Tujuan a =>
Dalam teks bacaan tentang asas peradilan, dengan sebutan apa belakangan ini dikenal asas bahwa hakim dalam hukum perdata bersifat pasif?

Teks Bacaan =>
Adapun pahala yang engkau harapkan dalam
hal peradilan ini, insyaallah, Dia akan menganugerahkan kepadamu, berkat
kebesaran rahmatnya. Wassalam.
Dari risalah tersebut, minimal ada tujuh asas peradilan yang
dicetuskan Umar ibn Khattab yang mungkin saja jarang, atau bahkan tidak pernah
kita kaji lebih dalam.
Pertama:
فإن القضاء فريضة محكمة وسنة متبعة فافهم إذا أدلى إليك
“Sesungguhnya
peradilan adalah kewajiban yang telah ditetapkan dan sunnah yang harus diikuti.
Fahamilah, jika perkara diajukan kepadamu.”
Dalam konteks ini,
kita garisbawahi kata إذا
أدلى إليك, lafad أدلى
merupakan fi’il majhul (kata kerja pasif), tidak ada fa’il-nya.
Jadi, kalimat إذا
أدلى إليك
dapat diterjemahkan dengan: jika (perkara) diajukan kepadamu. Artinya, bukan hakim yang mencari-cari
perkara untuk diselesaikan. Tapi perkaralah yang diajukan kepada hakim untuk
diperiksa, diadili, diputus, dan diselesaikan. Hakim dalam hukum perdata bersifat
pasif. Belakangan ini, asas tersebut biasa kita sebut dengan Lijdelijkeheid
Van De Rehter.
Kedua:
وآس بين الناس فى وجهك ومجلسك وقضائك حتى لا يطمع شريف فى حيفك ولا
ييأس ضعيف من عدلك
“Persamakanlah kedudukan manusia di wajahmu
(pandanganmu), majelismu, dan keputusanmu, sehingga orang yang mulia (memiliki
kekuasaan) tidak tamak terhadap tipu dayamu dan orang yang lemah tidak berputus
asa dari keadilanmu”.
Hakim harus berlaku adil. Perilaku tersebut
merupakan salah satu poin Kode etik dan Pedoman Perilaku Hakim (KEPPH) yang
harus diresapi dan dibumikan. Hakim harus memperlakukan sama semua orang di
depan hukum, baik dalam masa pra-persidangan, selama dalam persidangan, juga pasca-persidangan.
Orang “modern” menyebut asas tersebut dengan asas equality before the law,
equality under the law, impartiality, dan juga audi et alteram partem.
Ketiga:
البينة على من ادعى واليمين على من أنكر
“Pembuktian itu dibebankan kepada yang mendalihkan hak, adapun
sumpah dibebankan kepada yang mengingkarinya”
Dalam teori pembuktian, antara pihak yang
mendalilkan hak dengan orang yang mengingkari hak, harus sama-sama diberi hak
berimbang untuk menguatkan dalil atau sanggahannya. Pemberian kesempatan
pembuktian yang tidak berimbang merupakan pelanggaran terhadap undang-undang,
dan putusannya dapat dibatalkan oleh pengadilan yang lebih tinggi. Asas
pembuktian berimbang inilah yang biasa kita sebut dengan istilah populer bewijstals
yang imparsial.

Catatan Latihan =>
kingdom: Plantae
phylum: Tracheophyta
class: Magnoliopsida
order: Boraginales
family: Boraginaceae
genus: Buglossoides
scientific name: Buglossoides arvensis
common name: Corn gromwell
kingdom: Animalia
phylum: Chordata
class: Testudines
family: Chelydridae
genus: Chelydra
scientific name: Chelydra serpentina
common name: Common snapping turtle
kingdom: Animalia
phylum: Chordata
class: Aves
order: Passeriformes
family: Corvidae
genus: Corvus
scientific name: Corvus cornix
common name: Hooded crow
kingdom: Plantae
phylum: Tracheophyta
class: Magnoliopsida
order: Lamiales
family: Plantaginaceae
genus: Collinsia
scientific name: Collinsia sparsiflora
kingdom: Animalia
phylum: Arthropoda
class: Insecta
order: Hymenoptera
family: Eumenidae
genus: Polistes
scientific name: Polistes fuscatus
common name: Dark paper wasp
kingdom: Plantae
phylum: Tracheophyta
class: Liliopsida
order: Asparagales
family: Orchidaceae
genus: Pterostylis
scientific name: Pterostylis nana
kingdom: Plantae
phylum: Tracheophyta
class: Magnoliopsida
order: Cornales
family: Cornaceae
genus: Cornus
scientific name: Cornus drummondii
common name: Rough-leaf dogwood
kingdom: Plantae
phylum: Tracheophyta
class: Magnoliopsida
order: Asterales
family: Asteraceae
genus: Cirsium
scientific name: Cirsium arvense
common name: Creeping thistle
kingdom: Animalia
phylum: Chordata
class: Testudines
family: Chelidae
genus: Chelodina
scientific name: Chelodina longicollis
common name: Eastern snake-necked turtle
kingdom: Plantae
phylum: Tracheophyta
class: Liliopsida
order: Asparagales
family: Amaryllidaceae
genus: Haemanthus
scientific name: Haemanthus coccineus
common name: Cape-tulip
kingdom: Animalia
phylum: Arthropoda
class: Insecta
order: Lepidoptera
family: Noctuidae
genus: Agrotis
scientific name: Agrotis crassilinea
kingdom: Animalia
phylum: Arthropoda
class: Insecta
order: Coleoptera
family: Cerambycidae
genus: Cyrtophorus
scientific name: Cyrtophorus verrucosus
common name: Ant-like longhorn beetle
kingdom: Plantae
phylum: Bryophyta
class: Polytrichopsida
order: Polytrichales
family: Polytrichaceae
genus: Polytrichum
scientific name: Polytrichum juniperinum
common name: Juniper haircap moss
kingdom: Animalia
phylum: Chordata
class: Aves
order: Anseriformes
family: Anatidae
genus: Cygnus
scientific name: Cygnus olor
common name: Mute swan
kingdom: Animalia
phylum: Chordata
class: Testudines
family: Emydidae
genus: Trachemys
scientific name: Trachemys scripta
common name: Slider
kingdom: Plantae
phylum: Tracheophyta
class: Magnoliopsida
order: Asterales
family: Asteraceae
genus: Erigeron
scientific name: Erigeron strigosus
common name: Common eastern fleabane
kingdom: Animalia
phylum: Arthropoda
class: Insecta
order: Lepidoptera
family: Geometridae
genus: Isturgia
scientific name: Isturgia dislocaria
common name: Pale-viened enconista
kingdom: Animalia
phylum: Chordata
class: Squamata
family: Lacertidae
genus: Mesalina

Tujuan b =>
Tulis ulang catatan dari baris yang memuat "scientific name: Polistes fuscatus" sampai baris yang memuat "common name: Cape-tulip", dengan mengganti "genus" menjadi "marga" dan membiarkan selebihnya tetap sama.

Jawaban Lengkap a =>
Lijdelijkeheid Van De Rehter.

Jawaban Lengkap b =>
scientific name: Polistes fuscatus
common name: Dark paper wasp
kingdom: Plantae
phylum: Tracheophyta
class: Liliopsida
order: Asparagales
family: Orchidaceae
marga: Pterostylis
scientific name: Pterostylis nana
kingdom: Plantae
phylum: Tracheophyta
class: Magnoliopsida
order: Cornales
family: Cornaceae
marga: Cornus
scientific name: Cornus drummondii
common name: Rough-leaf dogwood
kingdom: Plantae
phylum: Tracheophyta
class: Magnoliopsida
order: Asterales
family: Asteraceae
marga: Cirsium
scientific name: Cirsium arvense
common name: Creeping thistle
kingdom: Animalia
phylum: Chordata
class: Testudines
family: Chelidae
marga: Chelodina
scientific name: Chelodina longicollis
common name: Eastern snake-necked turtle
kingdom: Plantae
phylum: Tracheophyta
class: Liliopsida
order: Asparagales
family: Amaryllidaceae
marga: Haemanthus
scientific name: Haemanthus coccineus
common name: Cape-tulip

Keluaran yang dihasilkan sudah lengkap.